# Saw Till Project



## schnewj (Nov 18, 2013)

Thought I would share this project with the forum.

I'm working out of a garage and hence have very little space. I got tired of my hand saws being stacked up and getting banged around. So, I decided to build a saw till to store my saws.

So, I gathered up some scrap pieces lying around and built the till. the sides are 3/4" oak plywood, the rails, stiles and drawers are made out of poplar and the panels are 1/4" underlay plywood that had some decent grain.

The till will hold 12 full sized hand saws and 11 smaller panel type saws. there is a place to hang my saw vice and three drawers to hold miscellaneous small items like files, jointer, and saw sets.

I used Varathane water based light oak stain and poly just to try it out. I have mixed feelings about it and don't know that I would use it again.

My next project might be a twin to the till to hold my hand planes. I left room next to the till to hang the plane cabinet. I already have the sides cut out and ready to go. I just have to find the time to build it.

I apologize for the glare on the last picture but it is mounted right next to a window and I couldn't eliminate the glare. Most of the saws in the till are some of the ones that I have refurbished, or are future refurbish projects.

Enjoy,

Bll


----------



## old55 (Aug 11, 2013)

Very nice job Bill, congratulations.


----------



## TwoSkies57 (Feb 23, 2009)

Great job on the till, Bill!! 

I saw the pics for this and said Dangggggggg....there's my handplane til *L* I started a build for my planes almost 2 years ago I think, and things keep coming up and I've still not finished it. Almost identical to yours with the exception of the nicely curved sides. Very nice touch....I may just "borrow" the idea. 

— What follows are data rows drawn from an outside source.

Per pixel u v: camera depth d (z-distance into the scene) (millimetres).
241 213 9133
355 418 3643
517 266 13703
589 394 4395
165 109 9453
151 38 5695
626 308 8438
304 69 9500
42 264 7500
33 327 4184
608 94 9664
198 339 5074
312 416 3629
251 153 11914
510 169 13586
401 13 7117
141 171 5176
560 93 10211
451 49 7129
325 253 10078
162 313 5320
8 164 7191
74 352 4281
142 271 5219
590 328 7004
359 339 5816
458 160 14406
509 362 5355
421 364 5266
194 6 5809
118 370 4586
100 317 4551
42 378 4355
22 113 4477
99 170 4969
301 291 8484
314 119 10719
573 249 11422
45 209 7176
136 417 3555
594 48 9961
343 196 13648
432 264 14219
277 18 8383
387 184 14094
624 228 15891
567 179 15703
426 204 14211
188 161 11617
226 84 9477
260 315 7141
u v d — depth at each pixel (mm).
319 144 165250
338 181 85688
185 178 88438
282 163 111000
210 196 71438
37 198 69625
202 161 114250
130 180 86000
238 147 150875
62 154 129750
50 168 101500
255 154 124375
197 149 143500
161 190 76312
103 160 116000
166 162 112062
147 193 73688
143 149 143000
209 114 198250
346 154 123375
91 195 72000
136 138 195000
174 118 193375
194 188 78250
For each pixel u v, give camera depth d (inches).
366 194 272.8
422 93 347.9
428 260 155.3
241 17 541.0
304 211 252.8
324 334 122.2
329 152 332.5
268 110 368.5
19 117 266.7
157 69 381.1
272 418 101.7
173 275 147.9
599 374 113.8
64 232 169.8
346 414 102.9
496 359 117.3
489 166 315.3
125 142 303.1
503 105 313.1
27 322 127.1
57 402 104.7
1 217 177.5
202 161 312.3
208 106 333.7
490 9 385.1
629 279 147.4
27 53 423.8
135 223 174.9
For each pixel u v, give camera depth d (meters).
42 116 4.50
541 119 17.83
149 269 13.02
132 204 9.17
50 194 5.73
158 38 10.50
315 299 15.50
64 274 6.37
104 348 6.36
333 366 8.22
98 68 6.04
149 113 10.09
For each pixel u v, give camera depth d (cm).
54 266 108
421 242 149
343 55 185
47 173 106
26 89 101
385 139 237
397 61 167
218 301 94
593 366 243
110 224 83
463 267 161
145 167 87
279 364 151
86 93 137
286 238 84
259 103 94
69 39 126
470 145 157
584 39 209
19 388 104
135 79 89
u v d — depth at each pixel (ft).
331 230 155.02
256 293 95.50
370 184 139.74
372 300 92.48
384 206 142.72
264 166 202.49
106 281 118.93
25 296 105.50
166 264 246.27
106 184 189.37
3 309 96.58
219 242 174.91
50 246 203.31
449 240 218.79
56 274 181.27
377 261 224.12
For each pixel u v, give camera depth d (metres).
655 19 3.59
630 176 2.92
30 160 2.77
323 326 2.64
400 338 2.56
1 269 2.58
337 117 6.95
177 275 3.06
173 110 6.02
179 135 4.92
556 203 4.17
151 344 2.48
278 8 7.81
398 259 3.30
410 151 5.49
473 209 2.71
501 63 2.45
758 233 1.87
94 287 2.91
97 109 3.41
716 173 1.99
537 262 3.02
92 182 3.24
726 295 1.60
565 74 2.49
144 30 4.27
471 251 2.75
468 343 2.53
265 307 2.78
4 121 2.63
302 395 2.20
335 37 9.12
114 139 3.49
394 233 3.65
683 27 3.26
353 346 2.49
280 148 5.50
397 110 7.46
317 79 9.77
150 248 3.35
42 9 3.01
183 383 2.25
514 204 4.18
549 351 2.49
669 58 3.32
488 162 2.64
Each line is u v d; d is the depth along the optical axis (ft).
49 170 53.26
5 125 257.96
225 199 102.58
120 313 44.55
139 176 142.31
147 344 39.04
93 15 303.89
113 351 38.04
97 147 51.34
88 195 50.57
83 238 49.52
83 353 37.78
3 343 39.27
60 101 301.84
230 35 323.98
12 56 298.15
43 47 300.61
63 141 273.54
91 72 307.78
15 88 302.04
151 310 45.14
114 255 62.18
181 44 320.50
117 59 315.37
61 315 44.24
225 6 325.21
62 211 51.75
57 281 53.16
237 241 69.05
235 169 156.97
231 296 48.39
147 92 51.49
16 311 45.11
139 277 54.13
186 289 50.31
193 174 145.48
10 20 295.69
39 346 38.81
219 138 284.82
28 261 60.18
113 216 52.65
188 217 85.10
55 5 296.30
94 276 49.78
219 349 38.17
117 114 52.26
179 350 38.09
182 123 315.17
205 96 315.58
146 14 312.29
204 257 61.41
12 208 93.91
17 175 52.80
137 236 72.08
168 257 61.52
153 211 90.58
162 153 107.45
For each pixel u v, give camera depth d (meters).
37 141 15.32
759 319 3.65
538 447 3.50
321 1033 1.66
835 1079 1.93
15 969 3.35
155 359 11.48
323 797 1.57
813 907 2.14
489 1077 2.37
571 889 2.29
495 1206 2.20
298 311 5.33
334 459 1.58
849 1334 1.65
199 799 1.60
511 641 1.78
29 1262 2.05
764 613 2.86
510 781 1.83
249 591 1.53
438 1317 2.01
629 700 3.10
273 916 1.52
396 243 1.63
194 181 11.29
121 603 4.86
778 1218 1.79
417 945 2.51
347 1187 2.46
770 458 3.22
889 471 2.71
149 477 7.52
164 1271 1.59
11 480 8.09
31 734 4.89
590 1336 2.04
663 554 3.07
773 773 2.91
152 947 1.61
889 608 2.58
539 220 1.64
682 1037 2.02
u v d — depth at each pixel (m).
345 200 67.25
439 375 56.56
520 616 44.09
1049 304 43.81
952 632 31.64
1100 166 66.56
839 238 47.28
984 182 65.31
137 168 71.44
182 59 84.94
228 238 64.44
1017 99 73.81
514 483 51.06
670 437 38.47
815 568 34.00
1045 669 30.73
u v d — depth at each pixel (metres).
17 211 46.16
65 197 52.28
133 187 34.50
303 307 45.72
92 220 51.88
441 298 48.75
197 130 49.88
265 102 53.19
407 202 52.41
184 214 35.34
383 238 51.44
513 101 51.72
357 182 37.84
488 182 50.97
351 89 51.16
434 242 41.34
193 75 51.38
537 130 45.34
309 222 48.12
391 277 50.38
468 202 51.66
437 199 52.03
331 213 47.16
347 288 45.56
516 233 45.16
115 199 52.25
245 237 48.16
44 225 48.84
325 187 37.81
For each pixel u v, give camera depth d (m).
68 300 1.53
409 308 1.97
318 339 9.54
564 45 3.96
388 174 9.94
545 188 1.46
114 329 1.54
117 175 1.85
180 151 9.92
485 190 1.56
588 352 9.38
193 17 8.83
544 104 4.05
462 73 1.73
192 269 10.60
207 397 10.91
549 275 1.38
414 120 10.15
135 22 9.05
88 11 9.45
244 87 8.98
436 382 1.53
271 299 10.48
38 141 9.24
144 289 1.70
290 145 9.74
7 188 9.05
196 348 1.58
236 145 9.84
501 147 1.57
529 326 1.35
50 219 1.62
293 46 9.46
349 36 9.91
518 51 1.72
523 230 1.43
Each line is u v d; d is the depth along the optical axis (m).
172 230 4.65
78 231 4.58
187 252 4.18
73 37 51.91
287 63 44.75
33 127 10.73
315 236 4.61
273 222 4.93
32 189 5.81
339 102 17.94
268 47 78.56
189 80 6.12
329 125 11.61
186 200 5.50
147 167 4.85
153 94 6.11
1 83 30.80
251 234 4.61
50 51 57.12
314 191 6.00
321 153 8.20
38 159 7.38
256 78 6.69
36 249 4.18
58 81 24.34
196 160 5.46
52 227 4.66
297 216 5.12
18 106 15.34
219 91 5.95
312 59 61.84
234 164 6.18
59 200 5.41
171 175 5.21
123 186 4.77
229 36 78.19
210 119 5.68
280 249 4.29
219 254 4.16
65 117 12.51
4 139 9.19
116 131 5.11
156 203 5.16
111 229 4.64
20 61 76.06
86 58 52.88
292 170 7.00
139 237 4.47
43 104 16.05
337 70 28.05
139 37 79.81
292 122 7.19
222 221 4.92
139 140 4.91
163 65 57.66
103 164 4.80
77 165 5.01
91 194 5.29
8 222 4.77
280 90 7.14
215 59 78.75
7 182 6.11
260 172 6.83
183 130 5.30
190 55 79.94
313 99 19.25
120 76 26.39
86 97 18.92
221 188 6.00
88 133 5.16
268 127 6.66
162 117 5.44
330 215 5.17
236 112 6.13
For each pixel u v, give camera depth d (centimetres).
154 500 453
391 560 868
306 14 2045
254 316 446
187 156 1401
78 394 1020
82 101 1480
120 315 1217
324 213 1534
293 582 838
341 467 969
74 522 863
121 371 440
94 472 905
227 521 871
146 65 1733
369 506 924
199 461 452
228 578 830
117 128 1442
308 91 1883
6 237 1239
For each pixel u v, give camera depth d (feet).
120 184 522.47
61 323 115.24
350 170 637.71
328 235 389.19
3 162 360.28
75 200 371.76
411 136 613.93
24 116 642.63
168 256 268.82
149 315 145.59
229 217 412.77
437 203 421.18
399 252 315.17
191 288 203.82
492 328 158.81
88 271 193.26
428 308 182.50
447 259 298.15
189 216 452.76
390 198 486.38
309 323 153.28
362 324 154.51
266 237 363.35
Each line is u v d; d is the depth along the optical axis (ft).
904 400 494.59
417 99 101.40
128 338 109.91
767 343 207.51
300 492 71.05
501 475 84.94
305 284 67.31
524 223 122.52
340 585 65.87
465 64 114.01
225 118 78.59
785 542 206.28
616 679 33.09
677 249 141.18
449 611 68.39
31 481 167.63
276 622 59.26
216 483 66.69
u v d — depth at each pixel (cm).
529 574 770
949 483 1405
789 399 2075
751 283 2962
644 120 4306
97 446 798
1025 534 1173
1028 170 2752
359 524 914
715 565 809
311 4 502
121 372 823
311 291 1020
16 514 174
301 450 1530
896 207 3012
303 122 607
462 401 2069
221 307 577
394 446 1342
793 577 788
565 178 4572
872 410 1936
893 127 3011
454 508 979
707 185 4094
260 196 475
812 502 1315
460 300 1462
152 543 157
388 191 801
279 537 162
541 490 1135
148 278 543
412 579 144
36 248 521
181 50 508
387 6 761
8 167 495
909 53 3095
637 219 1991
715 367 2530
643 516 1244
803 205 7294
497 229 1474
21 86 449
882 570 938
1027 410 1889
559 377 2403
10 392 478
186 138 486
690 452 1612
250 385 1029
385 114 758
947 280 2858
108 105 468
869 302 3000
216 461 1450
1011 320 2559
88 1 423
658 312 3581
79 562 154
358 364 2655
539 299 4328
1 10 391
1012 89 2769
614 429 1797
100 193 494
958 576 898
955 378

I don't know which sharpening method you use, I'm a scary sharp kinda guy. My planes are to build in a plate glass sharpening board under the drawers. 

anyways,,, great build.. thanks for posting

Bill


----------



## Semipro (Mar 22, 2013)

Nicely done Bill, if you can just remember to put them back now when you're done with them.


----------



## jw2170 (Jan 24, 2008)

Fine effort, Bill.

Even I go to a hand tool from time to time and it makes the result even better.


----------



## Fraise (May 19, 2012)

That's terrific. Mine hang on toggles on the back of a door. Now every time I go past I'll feel guilty.


----------



## billyjim (Feb 11, 2012)

Very nice Bill. And you call these "scraps"?


----------



## DesertRatTom (Jul 3, 2012)

That is a really nice looking project. Good use of scrap, doesn't look like it was made of leftovers at all.


----------



## jamessyl (Jan 26, 2014)

Very nice job on the saw till. Good for you!

Jim


----------



## beemor (Feb 29, 2012)

Beautiful work Bill. Mine hang from ceiling joists on hooks - not for long!


----------



## thomas1389 (Jan 4, 2012)

Very nice job!!


----------



## whimsofchaz (Jun 6, 2013)

Nice job Bill. Gives me something to think about when I want to combine my saws and hand planes - Thanks for showing it


----------



## schnewj (Nov 18, 2013)

Thanks to all for the positive replies.

Your comments just make me want to start on the hand plane cabinet that will be a twin to the till.

I have the sides cut out already, but I am still working on the final layout design. Hopefully, in the next few weeks I will find the time to do the project.

Bill


----------



## bosox (Jun 12, 2012)

That's a nice build! The design is excellent. Well done.


----------